Similarly to the previous implementation, we straightforwardly adpat the data structure for the instructions and the binary (list of instructions),

Inductive Instr:Type := PUSH (n : nat)
		      | ADD.

Definition Binary := list Instr.

The emulator executes a bytecode (b : Binary) and returns a stack,

Fixpoint exec (b : Binary) (s : Stack) : Stack :=
  match b, s with
    PUSH n :: rest, stack => exec rest (n :: stack)
  | ADD :: rest, m :: n :: stack => exec rest (m + n :: stack)
  | [], stack => stack
  | _, stack => stack
  end.

Definition emulator (b : Binary) := exec b [].

where exec is the function really computing; this function takes two arguments: a list of instructions (Binary) and stack and then returns another stack.

The compiler requires a tree (named above Coq.Tree) and an auxiliary function,

Fixpoint comp (source : Tree) (bytecode : Binary) : Binary :=
  match source with
    Lang.Val n => PUSH n :: bytecode
  | Lang.Add x y => comp x (comp y (ADD :: bytecode))
  end.

Definition compiler (source : Tree) := comp source [].

where all is strongly similar with the previous implementation.

…to a complete working example, we just need to extract from Coq to Haskell with,

Require Export Lang Compiler Emulator.

Require Extraction.
Extraction Language Haskell.
Extraction "Generated.hs" compiler emulator.

additing some Haskell glue code, as push and pop, and command-line and parser, we get,

$ ./calc -x '(1+2)+3'
= 6
$ ./calc -c '(1+2)+3'
Instructions: "PUSH 1, PUSH 2, ADD, PUSH 3, ADD, ;"
$ ./calc -c '1+(2+3)'
Instructions: "PUSH 1, PUSH 2, PUSH 3, ADD, ADD, ;"

Note the order of the instructions depending on the parenthesis order, i.e., depending on the tree, for instance,

  (1+2)+3            1+(2+3)

     Add                Add
    /   \              /   \
  Add    Val 3       Val 1  Add
 /   \                     /   \
Val 1 Val 2              Val 2 Val 3

Neat! However, let avoid to go out of rail and thus let recap!

• we are interested by the emulator and compiler parts,
• for both implementations, the command-line is done by the same Haskell implementation (cmd); idem for parsing (parser).

········

EXPLORE THE MATERIAL:
1 - In the passage on the Coq compiler and emulator, what file name is given to the code extracted to Haskell?
2 - From the passage on the Coq compiler and emulator, pull out the span starting at "Inductive Instr:Type := PUSH" and ending at "(n :: stack)".

········

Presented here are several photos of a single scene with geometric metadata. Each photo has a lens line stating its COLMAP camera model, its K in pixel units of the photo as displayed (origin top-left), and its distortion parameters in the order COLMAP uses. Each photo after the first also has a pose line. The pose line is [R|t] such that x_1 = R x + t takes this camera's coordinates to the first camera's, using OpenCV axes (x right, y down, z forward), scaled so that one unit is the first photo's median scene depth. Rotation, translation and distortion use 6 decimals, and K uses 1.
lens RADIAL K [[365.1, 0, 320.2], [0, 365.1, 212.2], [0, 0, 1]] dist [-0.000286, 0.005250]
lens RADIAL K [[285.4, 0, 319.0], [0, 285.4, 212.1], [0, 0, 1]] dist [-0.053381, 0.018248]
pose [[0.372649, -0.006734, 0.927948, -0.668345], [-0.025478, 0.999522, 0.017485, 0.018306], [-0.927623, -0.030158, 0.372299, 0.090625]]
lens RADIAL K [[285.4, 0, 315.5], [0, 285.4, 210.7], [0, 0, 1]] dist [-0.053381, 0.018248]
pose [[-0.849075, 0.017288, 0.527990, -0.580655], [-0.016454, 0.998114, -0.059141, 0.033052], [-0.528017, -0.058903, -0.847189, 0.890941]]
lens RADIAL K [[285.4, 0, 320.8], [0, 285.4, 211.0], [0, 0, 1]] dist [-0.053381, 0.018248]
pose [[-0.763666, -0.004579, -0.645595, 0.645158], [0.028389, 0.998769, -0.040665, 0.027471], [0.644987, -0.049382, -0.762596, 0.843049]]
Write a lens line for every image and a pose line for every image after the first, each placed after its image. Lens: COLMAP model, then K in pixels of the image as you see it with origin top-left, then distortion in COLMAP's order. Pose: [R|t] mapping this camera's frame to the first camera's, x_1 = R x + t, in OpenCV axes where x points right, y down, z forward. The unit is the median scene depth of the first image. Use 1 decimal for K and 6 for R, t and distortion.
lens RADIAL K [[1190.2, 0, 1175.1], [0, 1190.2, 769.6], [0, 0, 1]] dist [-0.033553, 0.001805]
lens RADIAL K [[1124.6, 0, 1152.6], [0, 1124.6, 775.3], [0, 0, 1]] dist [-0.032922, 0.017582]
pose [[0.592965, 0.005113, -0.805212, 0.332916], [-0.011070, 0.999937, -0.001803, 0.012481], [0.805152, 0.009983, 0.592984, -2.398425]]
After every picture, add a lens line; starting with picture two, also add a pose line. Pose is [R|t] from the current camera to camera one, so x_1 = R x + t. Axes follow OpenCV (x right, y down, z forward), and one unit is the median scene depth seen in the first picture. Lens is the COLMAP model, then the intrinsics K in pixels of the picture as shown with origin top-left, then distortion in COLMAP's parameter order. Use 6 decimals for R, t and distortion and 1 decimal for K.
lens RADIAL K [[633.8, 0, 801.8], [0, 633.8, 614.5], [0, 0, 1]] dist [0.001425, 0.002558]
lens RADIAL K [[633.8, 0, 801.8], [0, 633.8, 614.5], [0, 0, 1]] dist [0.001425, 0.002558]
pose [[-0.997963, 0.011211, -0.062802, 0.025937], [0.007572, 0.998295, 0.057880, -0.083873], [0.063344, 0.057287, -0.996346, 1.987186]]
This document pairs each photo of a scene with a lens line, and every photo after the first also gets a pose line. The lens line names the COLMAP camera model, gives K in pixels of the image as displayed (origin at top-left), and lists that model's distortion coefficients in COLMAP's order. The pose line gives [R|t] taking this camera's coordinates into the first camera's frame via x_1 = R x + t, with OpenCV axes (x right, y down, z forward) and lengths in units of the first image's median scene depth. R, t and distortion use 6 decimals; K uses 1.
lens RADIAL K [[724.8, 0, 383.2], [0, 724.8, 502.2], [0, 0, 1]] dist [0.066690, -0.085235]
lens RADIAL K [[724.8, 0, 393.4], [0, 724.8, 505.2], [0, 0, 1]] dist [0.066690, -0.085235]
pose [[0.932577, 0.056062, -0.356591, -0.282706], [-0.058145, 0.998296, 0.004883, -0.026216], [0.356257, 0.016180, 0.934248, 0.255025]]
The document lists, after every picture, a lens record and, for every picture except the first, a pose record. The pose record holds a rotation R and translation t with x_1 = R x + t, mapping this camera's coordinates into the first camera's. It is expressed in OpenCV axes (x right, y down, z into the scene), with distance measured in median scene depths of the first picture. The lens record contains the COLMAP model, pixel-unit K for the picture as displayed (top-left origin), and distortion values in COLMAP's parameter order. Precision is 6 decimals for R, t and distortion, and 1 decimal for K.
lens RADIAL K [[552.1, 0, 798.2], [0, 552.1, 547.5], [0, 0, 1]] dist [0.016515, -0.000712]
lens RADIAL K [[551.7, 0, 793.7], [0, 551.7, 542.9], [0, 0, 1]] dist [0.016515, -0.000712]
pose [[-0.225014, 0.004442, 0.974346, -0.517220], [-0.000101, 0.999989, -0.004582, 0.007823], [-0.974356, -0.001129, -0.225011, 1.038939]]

········

TASK RESULTS:
1 - Generated.hs

2 -
Inductive Instr:Type := PUSH (n : nat)
		      | ADD.

Definition Binary := list Instr.

The emulator executes a bytecode (b : Binary) and returns a stack,

Fixpoint exec (b : Binary) (s : Stack) : Stack :=
  match b, s with
    PUSH n :: rest, stack => exec rest (n :: stack)